In 1943, the Group also prepared a two-part manual entitled “Notes on Safeguarding and Conserving Cultural Materials in the Field.”  Part I was authored by W. G. Constable and George L. Stout (head of the Fogg Museum’s conservation since 1933).  Part I related to the application of the principles of “first aid” to cultural material.  Stout, from the Fogg Museum, in 1944, as a Monuments, Fine Arts and Archives officer, would be putting into practice what he had written.   Part II was edited by Constable and contained information supplied by Prentice Duell, Murray Pease , Evelyn Ehrlich, William J. Young, Walter Hauser, Stephen V. Grancsay, Jean Reed, Robert C. Murphy, Hugh Hencken, and Frederick Preston Orchard.[4]  Parts I and II of the publication can be viewed here.


[1] The lists are part of the series Handbooks and Lists of Monuments, 1943–1945 (NAID 1537349), RG 239, and reproduced on rolls 95-99 of National Archives Microfilm Publication M-1944 and available online at www.fold3.com.

[2] Extract from Directive for Husky-Paraphrase, Tab A to Memorandum, Maj. Gen. J. H. Hilldring, Chief, Civil Affairs Division to Assistant Secretary of War, Subject: Protection of Historic Monuments, July 21, 1943, File: CAD 000.4 (3-25-43) (1), Security Classified General Correspondence, 1943-July 1949 (NAID 3376702), RG 165.

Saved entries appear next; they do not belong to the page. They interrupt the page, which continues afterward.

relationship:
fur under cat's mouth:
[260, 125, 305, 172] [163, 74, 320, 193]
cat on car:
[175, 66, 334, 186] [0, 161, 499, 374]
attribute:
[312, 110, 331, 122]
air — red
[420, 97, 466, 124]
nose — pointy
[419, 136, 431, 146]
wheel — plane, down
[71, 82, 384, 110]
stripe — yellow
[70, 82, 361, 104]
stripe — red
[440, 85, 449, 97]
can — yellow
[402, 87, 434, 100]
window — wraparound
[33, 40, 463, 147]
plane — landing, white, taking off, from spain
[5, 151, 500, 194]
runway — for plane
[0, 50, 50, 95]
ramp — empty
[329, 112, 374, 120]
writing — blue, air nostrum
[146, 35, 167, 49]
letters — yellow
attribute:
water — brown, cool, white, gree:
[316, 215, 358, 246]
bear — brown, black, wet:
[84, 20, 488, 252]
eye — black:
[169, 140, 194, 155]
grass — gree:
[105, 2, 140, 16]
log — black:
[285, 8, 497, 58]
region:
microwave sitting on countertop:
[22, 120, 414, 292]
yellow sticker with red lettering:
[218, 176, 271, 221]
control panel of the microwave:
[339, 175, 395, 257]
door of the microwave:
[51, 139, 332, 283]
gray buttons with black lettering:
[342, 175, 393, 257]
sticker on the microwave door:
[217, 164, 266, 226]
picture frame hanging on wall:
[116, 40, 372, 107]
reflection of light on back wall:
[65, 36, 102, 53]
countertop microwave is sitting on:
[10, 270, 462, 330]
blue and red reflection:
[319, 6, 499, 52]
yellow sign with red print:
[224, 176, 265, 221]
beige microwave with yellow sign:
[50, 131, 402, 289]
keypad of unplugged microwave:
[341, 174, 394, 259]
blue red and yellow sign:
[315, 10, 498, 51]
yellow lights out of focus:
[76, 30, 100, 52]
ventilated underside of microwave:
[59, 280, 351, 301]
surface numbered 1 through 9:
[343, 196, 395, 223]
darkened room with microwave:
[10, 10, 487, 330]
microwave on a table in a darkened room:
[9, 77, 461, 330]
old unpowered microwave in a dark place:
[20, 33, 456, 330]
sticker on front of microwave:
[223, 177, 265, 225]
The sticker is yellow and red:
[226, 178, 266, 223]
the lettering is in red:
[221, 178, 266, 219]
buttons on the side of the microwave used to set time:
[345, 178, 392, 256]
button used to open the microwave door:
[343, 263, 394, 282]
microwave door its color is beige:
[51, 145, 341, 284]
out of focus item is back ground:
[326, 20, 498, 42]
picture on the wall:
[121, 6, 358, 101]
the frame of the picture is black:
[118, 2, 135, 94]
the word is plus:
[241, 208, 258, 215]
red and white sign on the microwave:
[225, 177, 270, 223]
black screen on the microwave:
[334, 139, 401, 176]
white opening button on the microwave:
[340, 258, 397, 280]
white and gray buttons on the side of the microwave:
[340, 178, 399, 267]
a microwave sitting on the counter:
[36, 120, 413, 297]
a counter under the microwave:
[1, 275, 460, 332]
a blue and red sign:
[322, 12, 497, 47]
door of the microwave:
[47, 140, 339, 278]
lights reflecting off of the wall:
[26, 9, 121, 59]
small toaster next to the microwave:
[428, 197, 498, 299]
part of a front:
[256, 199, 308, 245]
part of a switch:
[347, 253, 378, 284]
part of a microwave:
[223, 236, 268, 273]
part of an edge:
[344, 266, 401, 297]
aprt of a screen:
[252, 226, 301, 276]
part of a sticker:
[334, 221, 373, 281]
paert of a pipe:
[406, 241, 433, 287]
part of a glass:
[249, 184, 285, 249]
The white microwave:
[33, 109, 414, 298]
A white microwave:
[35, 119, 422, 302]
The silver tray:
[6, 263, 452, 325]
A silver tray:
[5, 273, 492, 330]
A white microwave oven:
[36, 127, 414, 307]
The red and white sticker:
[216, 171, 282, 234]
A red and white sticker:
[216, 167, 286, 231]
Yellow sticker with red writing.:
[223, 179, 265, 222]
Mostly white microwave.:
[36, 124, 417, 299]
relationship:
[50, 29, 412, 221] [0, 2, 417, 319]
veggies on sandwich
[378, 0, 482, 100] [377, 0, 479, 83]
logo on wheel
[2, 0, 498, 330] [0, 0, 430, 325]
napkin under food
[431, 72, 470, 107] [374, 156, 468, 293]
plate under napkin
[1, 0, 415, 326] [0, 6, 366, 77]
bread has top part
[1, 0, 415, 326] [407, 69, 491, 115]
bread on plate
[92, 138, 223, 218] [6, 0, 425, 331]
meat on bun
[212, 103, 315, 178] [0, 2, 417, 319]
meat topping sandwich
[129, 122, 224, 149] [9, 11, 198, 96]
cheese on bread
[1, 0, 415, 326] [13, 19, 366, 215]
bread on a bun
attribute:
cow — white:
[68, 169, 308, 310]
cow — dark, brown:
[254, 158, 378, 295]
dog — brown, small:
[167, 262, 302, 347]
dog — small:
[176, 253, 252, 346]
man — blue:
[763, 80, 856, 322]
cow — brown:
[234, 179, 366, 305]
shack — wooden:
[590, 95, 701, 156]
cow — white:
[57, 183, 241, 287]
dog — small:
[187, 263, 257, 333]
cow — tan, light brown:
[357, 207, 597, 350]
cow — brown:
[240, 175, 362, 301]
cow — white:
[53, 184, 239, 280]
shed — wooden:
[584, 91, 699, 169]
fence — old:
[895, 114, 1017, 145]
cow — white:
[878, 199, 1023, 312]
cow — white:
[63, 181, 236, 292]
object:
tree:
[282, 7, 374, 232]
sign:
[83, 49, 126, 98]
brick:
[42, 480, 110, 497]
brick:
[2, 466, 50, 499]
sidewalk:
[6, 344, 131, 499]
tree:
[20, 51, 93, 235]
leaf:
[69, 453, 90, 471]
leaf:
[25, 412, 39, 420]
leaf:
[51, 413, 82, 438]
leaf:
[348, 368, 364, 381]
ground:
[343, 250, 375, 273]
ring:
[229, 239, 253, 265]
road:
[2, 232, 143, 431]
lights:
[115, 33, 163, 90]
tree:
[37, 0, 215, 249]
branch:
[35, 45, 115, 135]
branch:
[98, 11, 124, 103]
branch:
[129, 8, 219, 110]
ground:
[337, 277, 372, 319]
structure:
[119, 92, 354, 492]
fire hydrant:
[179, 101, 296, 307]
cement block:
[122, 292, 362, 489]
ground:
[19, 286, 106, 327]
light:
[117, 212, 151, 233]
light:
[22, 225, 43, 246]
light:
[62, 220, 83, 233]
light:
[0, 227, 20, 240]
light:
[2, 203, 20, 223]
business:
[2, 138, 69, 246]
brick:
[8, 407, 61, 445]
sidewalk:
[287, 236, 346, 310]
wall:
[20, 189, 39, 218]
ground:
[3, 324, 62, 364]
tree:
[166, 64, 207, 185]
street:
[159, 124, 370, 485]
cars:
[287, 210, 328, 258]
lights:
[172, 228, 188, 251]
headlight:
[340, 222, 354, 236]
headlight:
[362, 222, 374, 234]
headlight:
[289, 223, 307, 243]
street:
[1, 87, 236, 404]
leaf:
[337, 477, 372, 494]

[3] Summary of preliminary material forwarded 1 July, Tab C to Memorandum, Maj. Gen. J. H. Hilldring, Chief, Civil Affairs Division to Assistant Secretary of War, Subject: Protection of Historic Monuments, July 21, 1943, File: CAD 000.4 (3-25-43) (1), Security Classified General Correspondence, 1943-July 1949 (NAID 3376702); Cable from Chief of Staff, July 2, Extracts from Cables-In Paraphrase, Tab B, ibid.

[4] Notes on Safeguarding and Conserving Cultural Materials in the Field, 1943 (NAID 1537348), RG 239, and reproduced on roll 95 of National Archives Microfilm Publication M-1944 and available on Fold3.